Sur la régularité de la procédure d'imposition :
2. En premier lieu, aux termes de l'article L. 57 du livre des procédures fiscales : " L'administration adresse au contribuable une proposition de rectification qui doit être motivée de manière à lui permettre de formuler ses observations ou de faire connaître son acceptation. (...) ". Aux termes de l'article R. 57-1 de ce livre : " La proposition de rectification prévue par l'article L. 57 fait connaître au contribuable la nature et les motifs de la rectification envisagée. L'administration invite, en même temps, le contribuable à faire parvenir son acceptation ou ses observations dans un délai de trente jours à compter de la réception de la proposition, prorogé, le cas échéant, dans les conditions prévues au deuxième alinéa de cet article. ". Il résulte de ces dispositions que, pour être régulière, une proposition de rectification doit comporter, outre la désignation de l'impôt concerné, de l'année d'imposition et de la base des redressements, ceux des motifs sur lesquels l'administration entend se fonder pour justifier les redressements envisagés qui sont nécessaires pour permettre au contribuable de formuler ses observations de manière entièrement utile. En revanche, sa régularité ne dépend pas du bien-fondé de ces motifs.

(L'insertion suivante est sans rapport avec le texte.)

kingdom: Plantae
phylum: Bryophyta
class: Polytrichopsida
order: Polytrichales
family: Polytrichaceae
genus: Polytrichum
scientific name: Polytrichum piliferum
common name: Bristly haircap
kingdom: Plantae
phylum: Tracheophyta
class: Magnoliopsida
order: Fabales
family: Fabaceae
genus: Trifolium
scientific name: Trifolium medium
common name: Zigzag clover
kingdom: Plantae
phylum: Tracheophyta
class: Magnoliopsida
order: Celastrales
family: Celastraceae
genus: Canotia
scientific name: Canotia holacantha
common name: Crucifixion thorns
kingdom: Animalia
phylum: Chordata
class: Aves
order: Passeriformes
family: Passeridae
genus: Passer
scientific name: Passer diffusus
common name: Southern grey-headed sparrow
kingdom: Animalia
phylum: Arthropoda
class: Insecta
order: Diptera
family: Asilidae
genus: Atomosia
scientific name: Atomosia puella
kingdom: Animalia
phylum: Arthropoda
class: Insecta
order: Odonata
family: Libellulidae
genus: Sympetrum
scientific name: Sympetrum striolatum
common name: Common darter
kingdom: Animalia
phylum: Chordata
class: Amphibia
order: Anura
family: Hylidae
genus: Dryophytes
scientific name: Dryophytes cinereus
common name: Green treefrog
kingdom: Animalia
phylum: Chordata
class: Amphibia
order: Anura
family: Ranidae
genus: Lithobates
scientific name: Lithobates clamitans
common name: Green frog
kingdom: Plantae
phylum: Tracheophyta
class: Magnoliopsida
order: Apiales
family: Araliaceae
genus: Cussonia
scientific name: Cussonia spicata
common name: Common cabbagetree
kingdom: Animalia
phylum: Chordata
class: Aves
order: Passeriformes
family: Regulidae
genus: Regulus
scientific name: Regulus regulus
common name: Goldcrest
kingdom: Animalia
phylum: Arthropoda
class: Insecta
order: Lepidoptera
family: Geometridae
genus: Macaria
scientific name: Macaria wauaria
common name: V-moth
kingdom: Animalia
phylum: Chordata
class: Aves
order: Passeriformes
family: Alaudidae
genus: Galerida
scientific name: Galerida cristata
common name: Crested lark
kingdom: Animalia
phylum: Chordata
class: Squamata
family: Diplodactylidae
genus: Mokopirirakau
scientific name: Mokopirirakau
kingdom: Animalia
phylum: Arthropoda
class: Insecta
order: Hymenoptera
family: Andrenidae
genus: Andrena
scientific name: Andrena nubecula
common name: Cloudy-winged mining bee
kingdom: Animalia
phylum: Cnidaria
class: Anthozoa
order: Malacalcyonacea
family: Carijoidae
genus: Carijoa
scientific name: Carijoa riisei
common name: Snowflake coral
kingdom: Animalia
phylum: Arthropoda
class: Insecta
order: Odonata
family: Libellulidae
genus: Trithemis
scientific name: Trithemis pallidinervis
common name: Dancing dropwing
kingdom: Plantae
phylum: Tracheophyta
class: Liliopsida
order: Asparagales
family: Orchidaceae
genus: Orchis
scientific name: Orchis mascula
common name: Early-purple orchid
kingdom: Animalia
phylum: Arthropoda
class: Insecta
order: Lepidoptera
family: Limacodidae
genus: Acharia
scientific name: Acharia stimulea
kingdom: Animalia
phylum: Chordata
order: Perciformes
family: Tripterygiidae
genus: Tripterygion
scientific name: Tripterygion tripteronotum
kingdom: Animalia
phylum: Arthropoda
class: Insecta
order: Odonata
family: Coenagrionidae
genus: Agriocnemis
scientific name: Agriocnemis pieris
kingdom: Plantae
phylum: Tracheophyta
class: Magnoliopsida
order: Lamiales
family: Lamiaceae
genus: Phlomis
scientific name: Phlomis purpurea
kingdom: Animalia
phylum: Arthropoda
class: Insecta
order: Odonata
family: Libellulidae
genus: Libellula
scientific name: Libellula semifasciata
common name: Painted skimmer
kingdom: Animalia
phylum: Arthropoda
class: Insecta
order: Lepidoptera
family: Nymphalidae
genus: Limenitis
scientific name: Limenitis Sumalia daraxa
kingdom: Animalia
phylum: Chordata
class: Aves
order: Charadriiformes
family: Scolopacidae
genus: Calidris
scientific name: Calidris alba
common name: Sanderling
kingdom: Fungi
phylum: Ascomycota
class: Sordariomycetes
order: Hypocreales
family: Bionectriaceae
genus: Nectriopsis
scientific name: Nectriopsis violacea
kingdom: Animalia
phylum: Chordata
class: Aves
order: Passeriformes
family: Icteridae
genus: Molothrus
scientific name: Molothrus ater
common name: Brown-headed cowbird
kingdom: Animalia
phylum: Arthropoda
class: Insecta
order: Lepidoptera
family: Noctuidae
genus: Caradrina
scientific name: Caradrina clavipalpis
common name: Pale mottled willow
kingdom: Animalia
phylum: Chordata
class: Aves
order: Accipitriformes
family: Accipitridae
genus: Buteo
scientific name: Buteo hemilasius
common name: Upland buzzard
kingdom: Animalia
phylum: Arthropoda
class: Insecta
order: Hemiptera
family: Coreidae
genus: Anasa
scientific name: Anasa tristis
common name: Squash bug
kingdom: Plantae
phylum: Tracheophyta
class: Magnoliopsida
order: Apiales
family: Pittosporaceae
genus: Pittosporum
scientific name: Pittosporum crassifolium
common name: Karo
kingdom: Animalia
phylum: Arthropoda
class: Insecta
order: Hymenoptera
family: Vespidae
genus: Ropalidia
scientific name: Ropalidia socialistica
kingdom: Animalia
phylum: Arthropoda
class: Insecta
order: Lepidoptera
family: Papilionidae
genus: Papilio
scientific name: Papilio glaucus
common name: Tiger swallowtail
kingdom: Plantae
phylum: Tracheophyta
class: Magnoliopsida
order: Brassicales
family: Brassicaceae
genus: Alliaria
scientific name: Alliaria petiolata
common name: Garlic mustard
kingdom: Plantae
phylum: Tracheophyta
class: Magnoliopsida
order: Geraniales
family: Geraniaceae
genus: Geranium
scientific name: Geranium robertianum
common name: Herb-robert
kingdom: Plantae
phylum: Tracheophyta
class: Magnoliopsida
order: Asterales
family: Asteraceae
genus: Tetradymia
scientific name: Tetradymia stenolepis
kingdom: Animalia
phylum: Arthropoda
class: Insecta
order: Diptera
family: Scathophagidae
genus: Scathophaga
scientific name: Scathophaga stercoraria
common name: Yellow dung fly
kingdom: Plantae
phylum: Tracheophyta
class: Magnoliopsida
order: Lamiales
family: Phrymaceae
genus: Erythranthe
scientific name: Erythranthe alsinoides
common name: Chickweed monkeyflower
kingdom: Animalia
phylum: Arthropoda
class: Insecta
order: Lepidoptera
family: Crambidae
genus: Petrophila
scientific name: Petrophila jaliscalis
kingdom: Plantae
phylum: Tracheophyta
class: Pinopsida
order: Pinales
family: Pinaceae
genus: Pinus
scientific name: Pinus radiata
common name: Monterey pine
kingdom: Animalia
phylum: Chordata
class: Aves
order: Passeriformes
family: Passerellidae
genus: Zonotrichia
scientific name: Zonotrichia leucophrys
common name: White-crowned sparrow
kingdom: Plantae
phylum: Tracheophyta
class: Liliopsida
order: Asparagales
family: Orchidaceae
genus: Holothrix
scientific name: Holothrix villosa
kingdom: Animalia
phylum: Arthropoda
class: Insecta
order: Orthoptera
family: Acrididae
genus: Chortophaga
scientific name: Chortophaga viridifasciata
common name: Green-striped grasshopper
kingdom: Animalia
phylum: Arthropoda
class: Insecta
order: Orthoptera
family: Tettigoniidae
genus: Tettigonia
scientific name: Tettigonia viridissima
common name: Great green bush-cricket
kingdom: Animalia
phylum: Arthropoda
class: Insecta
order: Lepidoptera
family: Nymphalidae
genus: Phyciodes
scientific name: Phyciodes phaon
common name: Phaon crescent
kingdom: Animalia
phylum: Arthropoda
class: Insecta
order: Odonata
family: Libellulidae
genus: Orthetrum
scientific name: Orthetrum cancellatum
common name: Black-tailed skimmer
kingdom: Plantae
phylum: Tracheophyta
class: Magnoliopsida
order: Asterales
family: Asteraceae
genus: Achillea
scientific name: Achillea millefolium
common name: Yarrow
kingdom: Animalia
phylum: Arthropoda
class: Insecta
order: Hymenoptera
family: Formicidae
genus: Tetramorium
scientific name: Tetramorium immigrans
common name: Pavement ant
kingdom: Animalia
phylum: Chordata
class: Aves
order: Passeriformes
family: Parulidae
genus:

3. La proposition de rectification du 21 décembre 2017 adressée à la SAS CLM Industrie désigne l'impôt concerné, les années d'imposition et les dispositions du code général des impôts fondant les rehaussements en matière de crédit d'impôt pour dépenses de recherche. Elle mentionne la distinction entre les activités d'innovation et celles de recherches et de développement, exigeant un élément de nouveauté non négligeable associé à la dissipation d'une incertitude scientifique et / ou technique, que les dossiers justificatifs des crédits d'impôt recherche ont fait l'objet d'une expertise par la délégation régionale à la recherche et à la technologie dont le rapport a été communiqué à la SAS CLM Industrie, que le projet SDC unité mobile n'a pas été présenté par cette société, que la présentation de l'état de l'art est succincte et que les verrous technologiques ne sont pas suffisamment précisés pour les autres projets, qui relèvent seulement de l'ingénierie mécanique ou industrielle comportant la réalisation d'une modélisation, d'une simulation, de prototypes ou de tests. La proposition de rectification indique également les montants des rappels de crédit d'impôt recherche de 131 655 euros pour 2013 et de 103 857 euros pour 2014, qui résultent des déclarations 2069A de la SAS CLM Industrie telles que retranscrites dans le tableau se trouvant en page 21 de la proposition de rectification. Les circonstances que les insuffisances dans l'exposé de l'état de l'art et des verrous technologiques ne pourraient pas justifier la remise en cause de crédits d'impôt recherche, que la réalisation de prototypes et d'essais serait en revanche une des conditions d'octroi du crédit d'impôt recherche, et que la motivation de la proposition de rectification présenterait des contradictions, sont sans incidence sur le caractère suffisamment motivé de la proposition de rectification. Dans ces conditions, le moyen tiré de la méconnaissance de l'article L. 57 du livre des procédures fiscales doit être écarté.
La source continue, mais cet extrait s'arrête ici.